• _TASK ITEM_: Count how many lines in the listing below contain the string "dung". Reply with the number alone.

::: RECORDS SUPPLIED :::

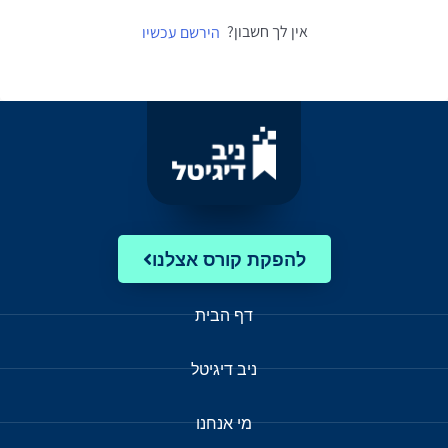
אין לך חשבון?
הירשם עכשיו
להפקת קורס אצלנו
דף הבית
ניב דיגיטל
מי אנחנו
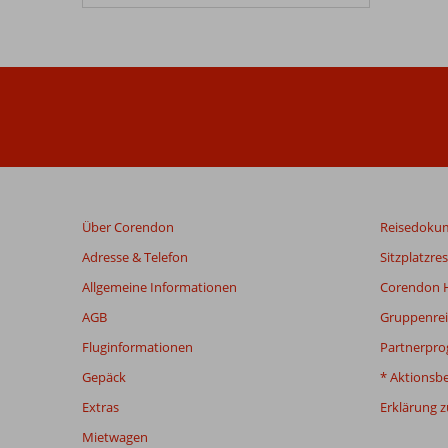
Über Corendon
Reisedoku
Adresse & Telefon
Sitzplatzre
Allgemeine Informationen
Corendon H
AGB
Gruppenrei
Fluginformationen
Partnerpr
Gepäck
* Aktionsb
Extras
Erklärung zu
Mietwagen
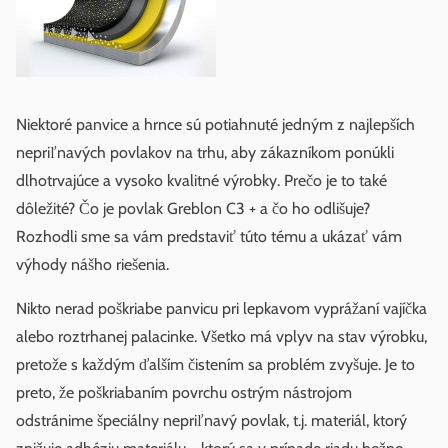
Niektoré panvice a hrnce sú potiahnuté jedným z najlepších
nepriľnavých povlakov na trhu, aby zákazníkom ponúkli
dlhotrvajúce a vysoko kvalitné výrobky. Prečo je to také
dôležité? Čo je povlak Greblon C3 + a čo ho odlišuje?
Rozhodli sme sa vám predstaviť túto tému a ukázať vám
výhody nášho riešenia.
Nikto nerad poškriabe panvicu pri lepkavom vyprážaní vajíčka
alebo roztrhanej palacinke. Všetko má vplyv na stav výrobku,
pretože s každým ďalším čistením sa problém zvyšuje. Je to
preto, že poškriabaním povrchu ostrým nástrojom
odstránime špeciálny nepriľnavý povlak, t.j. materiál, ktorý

:::
::: RECORDS SUPPLIED :::

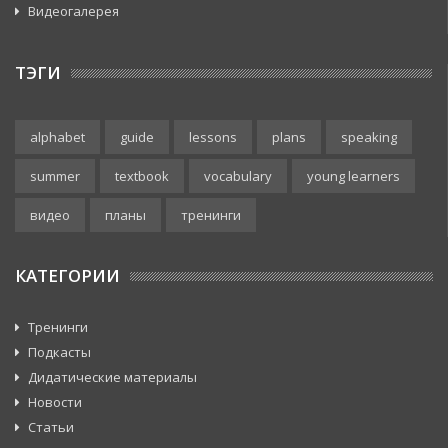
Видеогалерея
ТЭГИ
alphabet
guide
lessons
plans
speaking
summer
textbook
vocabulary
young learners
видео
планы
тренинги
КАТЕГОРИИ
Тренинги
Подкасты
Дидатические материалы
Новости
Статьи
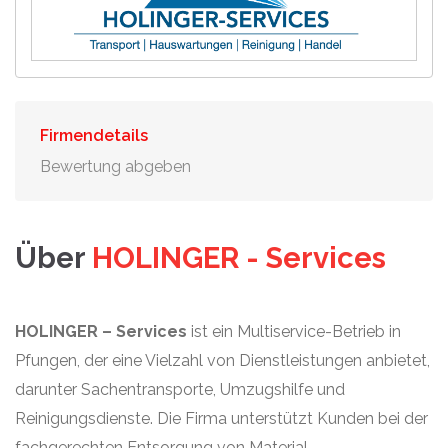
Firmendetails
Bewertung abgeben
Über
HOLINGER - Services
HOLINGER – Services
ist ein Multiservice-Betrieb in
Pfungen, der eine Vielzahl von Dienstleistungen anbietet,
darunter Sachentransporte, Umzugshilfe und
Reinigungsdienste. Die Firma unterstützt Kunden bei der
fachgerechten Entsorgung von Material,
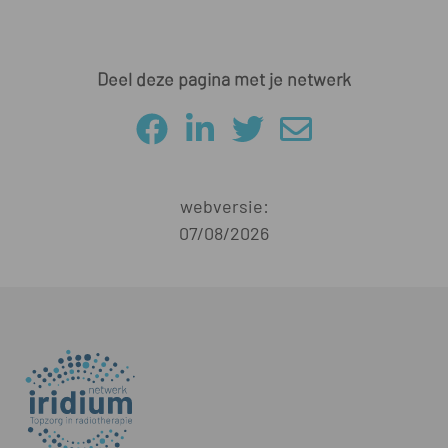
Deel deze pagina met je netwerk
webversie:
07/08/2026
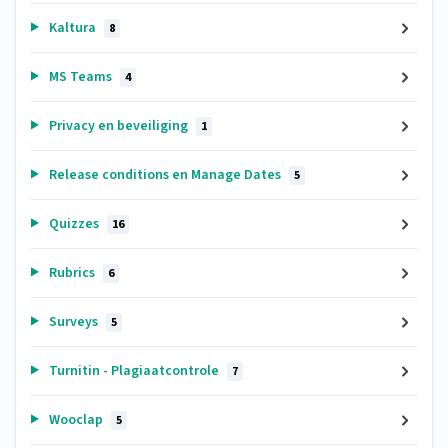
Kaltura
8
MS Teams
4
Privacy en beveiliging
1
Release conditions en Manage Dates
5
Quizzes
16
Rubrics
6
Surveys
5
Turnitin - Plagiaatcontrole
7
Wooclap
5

:::
::: RECORDS SUPPLIED :::

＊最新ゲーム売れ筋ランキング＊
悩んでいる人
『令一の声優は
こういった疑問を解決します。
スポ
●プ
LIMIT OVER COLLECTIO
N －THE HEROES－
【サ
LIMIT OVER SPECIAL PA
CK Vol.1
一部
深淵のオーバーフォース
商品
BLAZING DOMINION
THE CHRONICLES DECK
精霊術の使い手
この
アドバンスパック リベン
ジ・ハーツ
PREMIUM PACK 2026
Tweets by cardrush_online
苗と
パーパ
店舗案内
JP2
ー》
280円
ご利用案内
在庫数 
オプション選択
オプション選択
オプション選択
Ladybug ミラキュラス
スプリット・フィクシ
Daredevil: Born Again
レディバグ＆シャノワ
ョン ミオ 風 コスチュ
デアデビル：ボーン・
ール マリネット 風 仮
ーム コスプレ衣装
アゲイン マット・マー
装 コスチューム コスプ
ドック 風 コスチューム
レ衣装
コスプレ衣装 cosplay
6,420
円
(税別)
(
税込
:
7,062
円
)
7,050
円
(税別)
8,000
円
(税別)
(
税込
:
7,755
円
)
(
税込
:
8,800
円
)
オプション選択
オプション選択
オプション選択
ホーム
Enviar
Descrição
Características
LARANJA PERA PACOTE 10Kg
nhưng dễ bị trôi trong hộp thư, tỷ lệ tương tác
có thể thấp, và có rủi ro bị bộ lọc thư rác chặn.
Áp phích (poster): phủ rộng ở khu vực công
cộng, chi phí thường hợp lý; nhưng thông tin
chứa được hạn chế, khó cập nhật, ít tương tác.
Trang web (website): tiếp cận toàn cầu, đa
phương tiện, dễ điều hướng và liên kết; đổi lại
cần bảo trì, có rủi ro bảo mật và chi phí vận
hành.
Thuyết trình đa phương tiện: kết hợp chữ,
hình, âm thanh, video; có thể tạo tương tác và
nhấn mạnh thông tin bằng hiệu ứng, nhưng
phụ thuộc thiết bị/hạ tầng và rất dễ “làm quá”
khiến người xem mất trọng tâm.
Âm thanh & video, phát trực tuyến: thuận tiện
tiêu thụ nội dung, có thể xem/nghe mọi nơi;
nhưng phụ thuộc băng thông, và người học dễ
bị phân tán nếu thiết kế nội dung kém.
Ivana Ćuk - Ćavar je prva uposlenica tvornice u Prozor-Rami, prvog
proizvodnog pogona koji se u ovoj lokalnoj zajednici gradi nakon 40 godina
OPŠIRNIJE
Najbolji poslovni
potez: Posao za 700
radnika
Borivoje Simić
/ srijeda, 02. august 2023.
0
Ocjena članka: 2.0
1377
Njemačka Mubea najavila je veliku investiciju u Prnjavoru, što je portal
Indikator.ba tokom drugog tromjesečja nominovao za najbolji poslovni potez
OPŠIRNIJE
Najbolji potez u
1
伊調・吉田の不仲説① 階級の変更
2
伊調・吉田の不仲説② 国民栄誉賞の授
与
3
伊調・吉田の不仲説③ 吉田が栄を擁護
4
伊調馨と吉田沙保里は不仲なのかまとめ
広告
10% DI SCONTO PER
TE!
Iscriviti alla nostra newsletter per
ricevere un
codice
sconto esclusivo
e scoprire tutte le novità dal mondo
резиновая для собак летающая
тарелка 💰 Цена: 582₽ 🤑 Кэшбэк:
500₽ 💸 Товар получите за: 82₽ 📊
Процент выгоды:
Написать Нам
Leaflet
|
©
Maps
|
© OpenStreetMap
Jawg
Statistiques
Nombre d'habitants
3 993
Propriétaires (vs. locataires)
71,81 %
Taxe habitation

:::

• _TASK SOLUTION_: 2